SEBELUM SENJA PERGI
Engkau masih merangkak dalam silaumu
Saat kisah dan kasihku sulam menjadi satu
Membekas bayang ilalang
Antara taman surga nenek moyang
Doa pengharapan telah berguguran
Dalam aroma napas begitu kemarau
Menguncup sajak yang engkau siram
Bermekaran di relung hati serta kerontang
Senja telah tiba kekasih..
Enggan kukecup keningnya
Antara bias yang menyapa
Barangkali di sanalah perihal keindahan
Yang kudekap antara gembira dan kesesalan
Berlindung pada duri kemunafikan
Sebelum senja pergi di balik kegelapan
(Pamekasan, 2019)
HARI-HARI PATAH
Kenapa masih ada hari Sabtu,
Sedangkan adanya aku masih saja engkau merasa ragu
Kenapa masih ada hari Ahad,
Sedangkan bertegur sapa pun engkau tak sempat
Pada hari Senin, jangan kau katakan aku ingin menghilang di sekat dingin
Ayolah.
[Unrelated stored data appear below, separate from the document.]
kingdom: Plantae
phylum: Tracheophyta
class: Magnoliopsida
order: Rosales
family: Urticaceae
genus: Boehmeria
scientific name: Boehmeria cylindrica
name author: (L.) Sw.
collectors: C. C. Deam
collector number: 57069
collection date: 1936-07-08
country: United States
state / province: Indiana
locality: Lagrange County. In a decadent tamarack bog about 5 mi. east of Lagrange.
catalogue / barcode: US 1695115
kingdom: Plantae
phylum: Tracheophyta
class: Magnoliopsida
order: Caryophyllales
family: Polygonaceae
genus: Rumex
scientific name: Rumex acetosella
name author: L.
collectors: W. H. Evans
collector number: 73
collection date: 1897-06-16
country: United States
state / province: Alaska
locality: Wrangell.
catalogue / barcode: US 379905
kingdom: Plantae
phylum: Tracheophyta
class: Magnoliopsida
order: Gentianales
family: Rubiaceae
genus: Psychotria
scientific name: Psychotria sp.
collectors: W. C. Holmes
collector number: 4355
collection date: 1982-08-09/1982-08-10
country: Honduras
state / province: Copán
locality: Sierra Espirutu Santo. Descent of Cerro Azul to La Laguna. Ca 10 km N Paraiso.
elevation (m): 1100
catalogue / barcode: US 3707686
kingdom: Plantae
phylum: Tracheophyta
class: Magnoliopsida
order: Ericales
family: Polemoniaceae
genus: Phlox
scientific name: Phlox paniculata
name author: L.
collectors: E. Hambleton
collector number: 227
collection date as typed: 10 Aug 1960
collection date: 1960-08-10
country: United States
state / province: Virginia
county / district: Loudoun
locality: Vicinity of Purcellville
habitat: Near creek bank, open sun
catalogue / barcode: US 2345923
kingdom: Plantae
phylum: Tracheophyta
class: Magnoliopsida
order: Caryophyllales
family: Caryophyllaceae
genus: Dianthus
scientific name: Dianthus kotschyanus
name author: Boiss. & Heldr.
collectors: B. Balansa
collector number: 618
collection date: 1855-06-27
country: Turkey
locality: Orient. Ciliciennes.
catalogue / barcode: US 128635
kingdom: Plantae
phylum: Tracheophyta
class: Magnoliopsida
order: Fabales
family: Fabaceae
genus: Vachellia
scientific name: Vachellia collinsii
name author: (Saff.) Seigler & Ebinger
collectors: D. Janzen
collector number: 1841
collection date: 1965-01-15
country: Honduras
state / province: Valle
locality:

Karena pada hari Selasa, aku ingin kita kembali memahat rasa
Hari Rabu pun inginkan kita menjadi seperti dulu
Tapi, hari Kamis masih ingin menahan tangis
Karena pada hari Jumat terlalu banyak luka yang terlalu ritmis
(Pamekasan, 2019)
SETENGAH PURNAMA
Aku masih berdiri di pangkuan para imaji
Melumurkan darah untuk ranting patah
Sembari duduk memeluk malam tanpa resah
Agar bintang cemburu melihatmu yang semakin bergairah
Dan hanya kepada setengah purnama
Aku ingin menjelma daun yang berdansa
Di tepi sunyi serta gulita
Selalu mengalah saat engkau menampakkan cahaya
Redup redam senyuman hanya sesaat
Tidak menghilangkan hakikat manis yang selalu terpahat
Menerangi jalan ke arah kepastian
Ketika separuh raga menghilang di balik kegelapan
(Sumenep, 2019)
ABJAD RINDU
Tak sempat menggores kata di muka buku
Karena selalu terhapus oleh senyum manismu
Lalu terbang menjelma abjad memeluk awan
Seperti anak burung mencari induk yang hilang
Aku mencoba kesekian kali
Perihal catatan kaki tumbuh bersama sunyi
Menjadi irama, meriang bulu roma
Hanya bayang rindu yang berjalan di tepi pena
Entah pada celupan tinta ke berapa
Ditemukannya cinta pada rona jingga
Maka harus aku pungut dengan segera
Biar terpahat di setiap halaman tanpa jeda
Berbahagialah…
Namamu telah terpampang
Pada angan segersang padang
Bersusun kalimat sarat makna
Membias cahaya lalu menyelinap dalam doa
(Sumenep, 2019)
SEPASANG MATA DAHLIA
Waktu paling mawar
Yang merekah di taman belukar
Adalah bertemu sepasang mata
Entah apa perihal rencana
Akankah itu engkau Dahlia
Matamu bisa kupapas
Walaupun benang jarak
Memisahkan hati yang sedang bergejolak
Dahlia..
Ingin ku ambil matamu
Lalu kuletakkan dalam hati
Karena matamu tak lagi pantas dipandang
Lebih pantas menyinari hati yang gelap rasa sayang
(Prenduan, 2019)
Zainur Rahman lahir di Sumenep Jawa Timur. Alumnus MTs. Al-Manar Brungbung Prenduan Sumenep dan MA 1 Annuqayah Guluk-guluk Sumenep. Saat ini, ia tercatat sebagai mahasiswa aktif Fakultas Tarbiyah Prodi Tadris Bahasa Inggris di Institut Agama Islam Negeri Madura (IAIN Madura).